**EXERCISE 1:** Quote the Trevor-Roper book review word for word, starting at "When I first" and ending at "give it a go.".
**EXERCISE 2:** Continue the Trevor-Roper book review from its last sentence onward.

*** Opening of DOCUMENT TEXT ***

When I first spotted this book in the library, I wasn’t sure whether or not to pick it up – I already had an armful to take out, and wasn’t looking for another one. Like, I suspect, most people, when I thought of Hugh Trevor-Roper I immediately thought ‘Hitler diaries’ and I also remembered from A levels that he was connected with taking down R.H. Tawney’s ‘rise of the gentry’ theory (the idea that the Stuart squirearchy became so powerful that they were emboldened to challenge and bring down the king). Would there be all that much of interest here? Then I looked at the book’s list of plaudits from people like Alan Bennett, Andrew Roberts. D.J. Taylor, Susan Hill, A.N. Wilson, Max Hastings and Robert Harris and decided to give it a go.

*** Close of DOCUMENT TEXT ***
*** Opening of RECORD SET ***

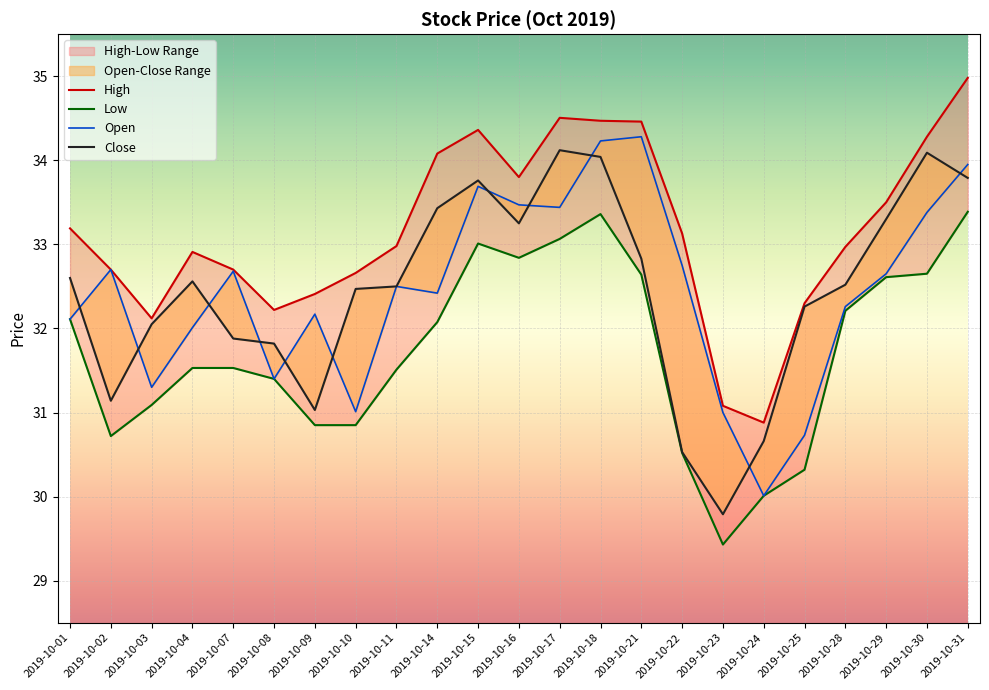

At which category is the sum across all series the highest?

2019-10-31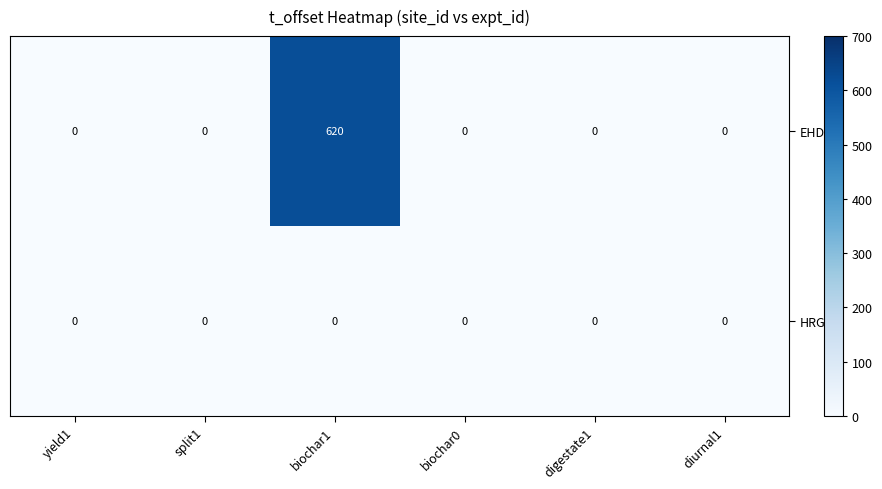

Which category has the highest value across all series?

biochar1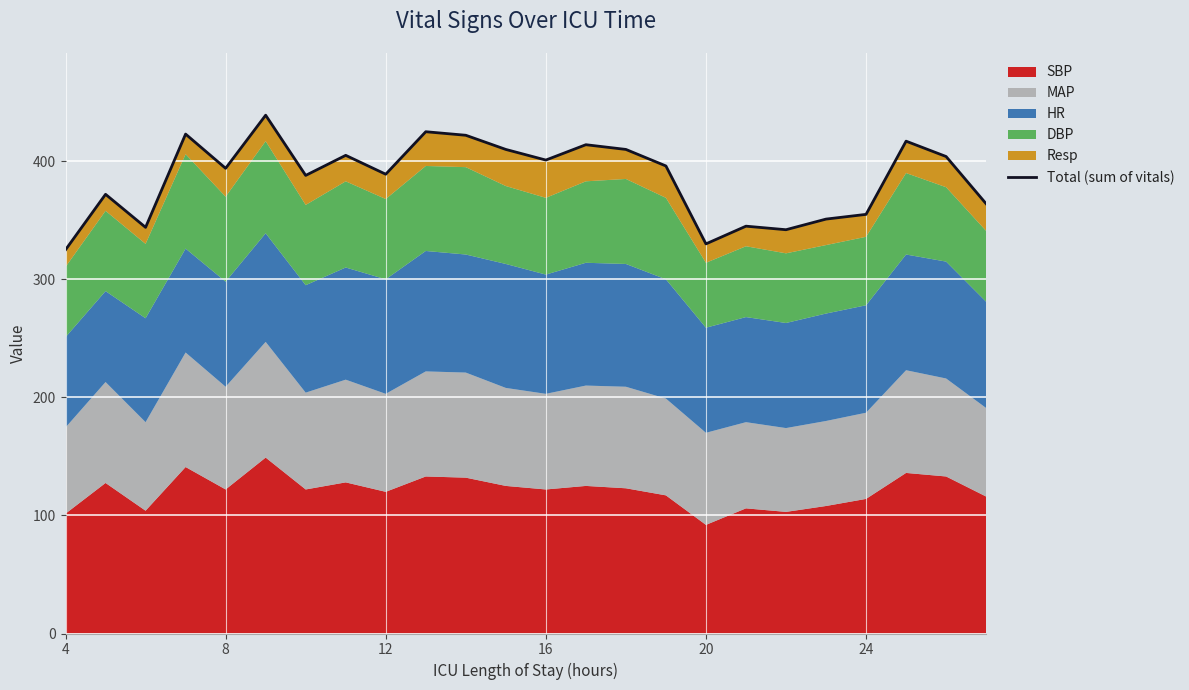

How many points are higher than both their immediate neighbors (excluding endpoints)?

8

*** Close of RECORD SET ***

**TASK RESULT 1:**
When I first spotted this book in the library, I wasn’t sure whether or not to pick it up – I already had an armful to take out, and wasn’t looking for another one. Like, I suspect, most people, when I thought of Hugh Trevor-Roper I immediately thought ‘Hitler diaries’ and I also remembered from A levels that he was connected with taking down R.H. Tawney’s ‘rise of the gentry’ theory (the idea that the Stuart squirearchy became so powerful that they were emboldened to challenge and bring down the king). Would there be all that much of interest here? Then I looked at the book’s list of plaudits from people like Alan Bennett, Andrew Roberts. D.J. Taylor, Susan Hill, A.N. Wilson, Max Hastings and Robert Harris and decided to give it a go.

**TASK RESULT 2:**
The first surprise was that I had assumed any double-barrelled patrician type growing up in that era (he was born in 1914) would have had a fairly comfortable childhood (the Ropers are descended from William Roper, who married Thomas More’s daughter Meg, and the Trevors from a landed Welsh family). Yet Hugh Trevor-Roper’s childhood was anything but happy. His father, ‘reduced’ to training for a profession and becoming a GP, seemed distant and uninvolved, as did his mother. Hugh never recalled any warmth or physical contact from his parents, and attempts to engage them in conversation by asking them things resulted in comments such as, ‘Curiosity killed the cat’. Born in Alnwick, he was sent away to an inhospitable school in Derbyshire, where educational precociousness was frowned upon, his roommate was incontinent and the cleaners wiped the jerries with the same rag they then used for the tooth-mugs. He became ill – so ill, he was sent home to recuperate. When the truth emerged, and a decision was taken to move him to a different school, he burst into tears: in his mind, schools were prisons and, having – with difficulty – established himself in one, he was now going to have to start all over again.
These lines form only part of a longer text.